(Stored data entries)
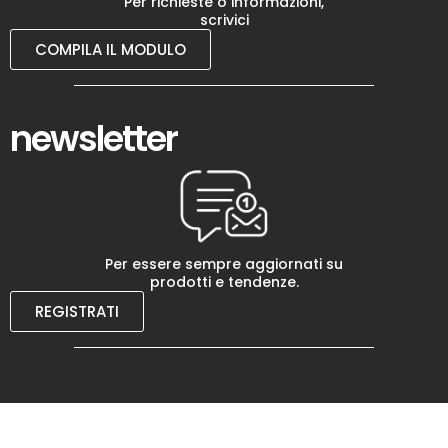
Per richieste o informazioni,
scrivici
COMPILA IL MODULO
newsletter
Per essere sempre aggiornati su
prodotti e tendenze.
REGISTRATI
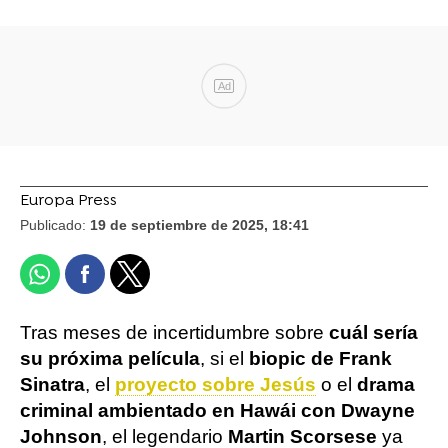
Ad
Europa Press
Publicado:
19 de septiembre de 2025, 18:41
Tras meses de incertidumbre sobre
cuál sería
su próxima película
, si el
biopic de Frank
Sinatra
, el
proyecto sobre Jesús
o el
drama
criminal ambientado en Hawái con Dwayne
Johnson
, el legendario
Martin Scorsese
ya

What is expected: Reproduce every line of text in the records above without changing anything, and leave out the pictures.

Solution for this task:
Per richieste o informazioni,
scrivici
COMPILA IL MODULO
newsletter
Per essere sempre aggiornati su
prodotti e tendenze.
REGISTRATI
Ad
Europa Press
Publicado:
19 de septiembre de 2025, 18:41
Tras meses de incertidumbre sobre
cuál sería
su próxima película
, si el
biopic de Frank
Sinatra
, el
proyecto sobre Jesús
o el
drama
criminal ambientado en Hawái con Dwayne
Johnson
, el legendario
Martin Scorsese
ya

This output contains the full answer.